Durrant was indicted and quickly dubbed "the Demon of the Belfry." His three-week trial became an international sensation, commanding front-page headlines. What surprised people was the way dozens of women of all ages flocked to the courthouse to catch a glimpse of this good-looking killer. The female reporters (who got most of the real scoops) noted how silly they acted, and expressed some embarrassment for their gender. In fact, women of all ages had crowded the front rows to get a look at the killer, and when the coffins were laid out together, many women got into the long line twice.

Blanche Lamont, victim
Blanche Lamont, victim
As disconcerting as this behavior was at the time, supposedly flagging moral decay in society, it was the early stage of a long-standing trend in American crime to indicate that brutal men inspired not horror but curiosity, devotion, and even romantic love in certain types of women. Yet, one stood out and became herself a minor celebrity.

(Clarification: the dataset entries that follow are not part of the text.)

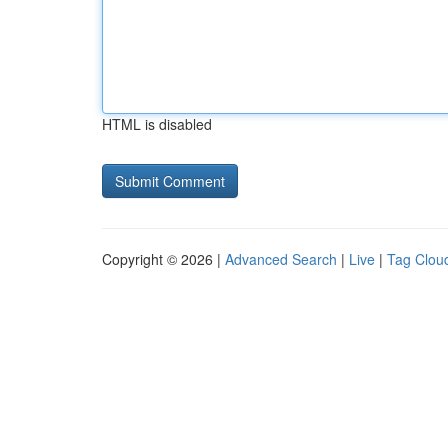
HTML is disabled
Copyright © 2026 |
Advanced Search
|
Live
|
Tag Clou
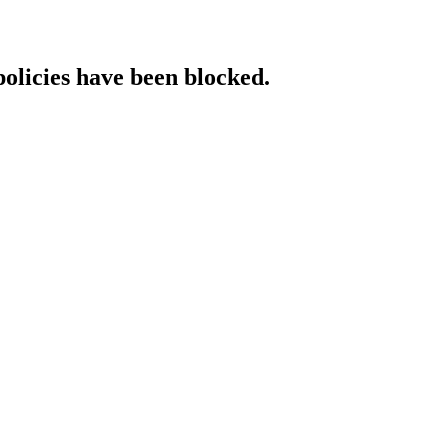
policies have been blocked.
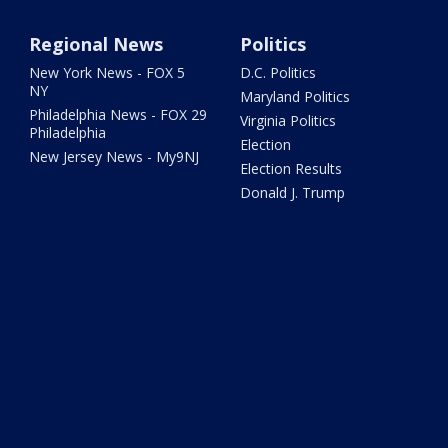
Regional News
Politics
New York News - FOX 5
D.C. Politics
NY
Maryland Politics
Philadelphia News - FOX 29
Virginia Politics
Philadelphia
Election
New Jersey News - My9NJ
Election Results
Donald J. Trump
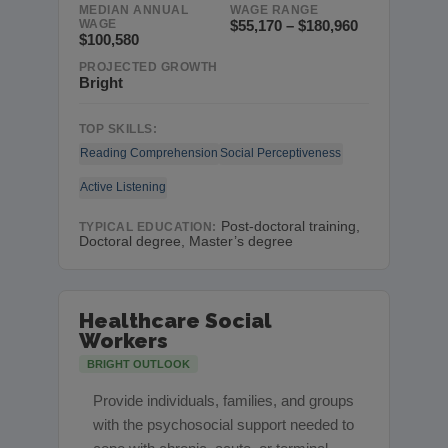
MEDIAN ANNUAL
WAGE RANGE
WAGE
$55,170 – $180,960
$100,580
PROJECTED GROWTH
Bright
TOP SKILLS:
Reading Comprehension
Social Perceptiveness
Active Listening
Post-doctoral training,
TYPICAL EDUCATION:
Doctoral degree, Master’s degree
Healthcare Social
Workers
BRIGHT OUTLOOK
Provide individuals, families, and groups
with the psychosocial support needed to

During the trial, notes Harold Schechter in The Serial Killer Files, blonde Rosalind Bowers attended each morning, carrying a bouquet of sweet pea flowers. She had these sent over to Durrant, and at one point, he wore one in his lapel. She apparently attempted to see him in his cell, but he refused her. Still, she came dutifully to court and it wasn't long before her unusual gesture was noted in the press. Virginia McConnell, in Sympathy for the Devil documents the incident.

Emmanuel Baptist church
Emmanuel Baptist church
Bowers became the "Sweet Pea Girl," and each day people waited to see if she would perform her ritual. One reporter even sat next to her and noted her melodramatic poses and gestures throughout the proceedings. There was little doubt she craved attention. It turned out that Bowers was married, and her husband was outraged to learn of her activities.

Whether her motives were to help Durrant gain the jury's sympathy, to get attention, to connect with him, or something more personal, she certainly managed to bring a new dimension to the trial. Moralists of the day viewed the excessive female attention to a brutal sex crime as an indication that women were not ready for independence and should not even be allowed to hear such details at all.

Book cover: The Serial Killer Files
Book cover: The Serial Killer
Files
Yet despite all this attention to Durrant, coupled with the defense attorney's efforts to throw suspicion for both murders on the church pastor (who behaved ridiculously), it took the all-male jury only five minutes to convict the young med student of both murders, as well as to recommend the death penalty. He was hanged on April 3, 1897, on the second anniversary of Lamont's demise. The entire time, he proclaimed his innocence.

The Sweet Pea Girl disappeared into history, but her peculiar fixation placed her with the group of people (mostly women) who flock to trials and prisons even today to get killers to notice them. Called "prison groupies" or "serial killer groupies," many of them have shown a surprising tenacity to ensure that they become exclusively connected to the killer of their choice. Some have even aligned themselves with more than one notorious character, and many have gotten engaged or married.